EXERCISE AIM >> Rewrite the study summary from "Purpose of the" down to "determined inactive compounds.", substituting "negative" for "decoy" wherever it appears in that span.

TEXT FOR ANALYSIS >>
== Segment start ==
Purpose of the Study:

  • To analyze various decoy selection strategies for enhancing machine learning models based on PADIF.
  • To evaluate the effectiveness of different decoy sources, including random databases, high-throughput screening non-binders, and docking-generated conformations.
  • To validate model performance using experimentally determined inactive compounds.

Main Methods:

  • Explored three decoy selection workflows: random selection (ZINC15), recurrent non-binders (dark chemical matter), and data augmentation (docking conformations).
  • Trained and tested machine learning models using PADIF with active molecules from ChEMBL and the selected decoy approaches.
  • Validated model performance against experimentally determined inactive compounds from the LIT-PCBA dataset.

Main Results:

  • Models trained with random ZINC15 selections and dark chemical matter compounds demonstrated performance comparable to models using actual non-binders.
  • All developed models exhibited improved exploration of novel chemical spaces for specific targets.
  • The models enhanced the selection of top active compounds compared to classical scoring functions, increasing molecular docking screening power.
== Segment end ==
[Stored records]
== Segment start ==
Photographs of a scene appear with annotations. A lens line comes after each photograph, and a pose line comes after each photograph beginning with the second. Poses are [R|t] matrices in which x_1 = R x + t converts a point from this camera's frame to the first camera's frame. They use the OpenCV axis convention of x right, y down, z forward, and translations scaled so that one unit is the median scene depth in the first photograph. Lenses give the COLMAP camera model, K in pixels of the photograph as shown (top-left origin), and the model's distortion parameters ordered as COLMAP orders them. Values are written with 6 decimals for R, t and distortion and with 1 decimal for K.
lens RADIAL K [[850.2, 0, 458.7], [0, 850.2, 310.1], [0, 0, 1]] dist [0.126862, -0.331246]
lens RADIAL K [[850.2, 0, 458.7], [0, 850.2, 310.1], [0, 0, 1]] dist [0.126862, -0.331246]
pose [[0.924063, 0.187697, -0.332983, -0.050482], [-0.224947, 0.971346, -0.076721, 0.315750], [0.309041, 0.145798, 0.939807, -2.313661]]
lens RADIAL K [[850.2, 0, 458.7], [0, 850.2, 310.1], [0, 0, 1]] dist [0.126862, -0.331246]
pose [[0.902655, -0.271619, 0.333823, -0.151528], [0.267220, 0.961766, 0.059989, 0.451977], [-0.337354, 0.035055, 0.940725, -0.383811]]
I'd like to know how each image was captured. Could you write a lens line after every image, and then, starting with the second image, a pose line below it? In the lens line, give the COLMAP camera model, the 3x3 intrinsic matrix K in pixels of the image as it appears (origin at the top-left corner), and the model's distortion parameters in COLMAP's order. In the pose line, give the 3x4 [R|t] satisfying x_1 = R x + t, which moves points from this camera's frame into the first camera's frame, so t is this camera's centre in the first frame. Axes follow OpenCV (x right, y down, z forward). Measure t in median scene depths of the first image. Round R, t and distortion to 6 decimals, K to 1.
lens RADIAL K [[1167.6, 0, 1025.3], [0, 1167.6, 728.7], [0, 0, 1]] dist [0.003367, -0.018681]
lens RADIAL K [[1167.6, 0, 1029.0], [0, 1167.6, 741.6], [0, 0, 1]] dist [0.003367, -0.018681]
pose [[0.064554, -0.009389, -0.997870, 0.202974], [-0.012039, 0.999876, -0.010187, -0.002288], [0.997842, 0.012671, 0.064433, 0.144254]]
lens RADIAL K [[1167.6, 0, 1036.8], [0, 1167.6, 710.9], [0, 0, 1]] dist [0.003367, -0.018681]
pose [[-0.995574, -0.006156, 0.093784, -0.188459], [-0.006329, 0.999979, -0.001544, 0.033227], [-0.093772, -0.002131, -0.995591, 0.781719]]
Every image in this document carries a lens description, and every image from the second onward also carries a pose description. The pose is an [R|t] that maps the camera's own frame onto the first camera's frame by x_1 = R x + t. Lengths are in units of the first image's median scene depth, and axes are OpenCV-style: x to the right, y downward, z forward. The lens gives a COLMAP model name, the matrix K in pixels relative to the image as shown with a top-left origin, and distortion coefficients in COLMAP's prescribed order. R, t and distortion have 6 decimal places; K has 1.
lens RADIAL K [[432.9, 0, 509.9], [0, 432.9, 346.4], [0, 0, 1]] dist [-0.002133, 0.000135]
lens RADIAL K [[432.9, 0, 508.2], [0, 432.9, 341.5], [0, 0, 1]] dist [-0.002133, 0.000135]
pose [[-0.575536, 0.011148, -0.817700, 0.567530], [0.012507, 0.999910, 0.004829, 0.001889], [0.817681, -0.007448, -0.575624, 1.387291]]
== Segment end ==
RESULT FOR THIS EXERCISE >>
Purpose of the Study:

  • To analyze various negative selection strategies for enhancing machine learning models based on PADIF.
  • To evaluate the effectiveness of different negative sources, including random databases, high-throughput screening non-binders, and docking-generated conformations.
  • To validate model performance using experimentally determined inactive compounds.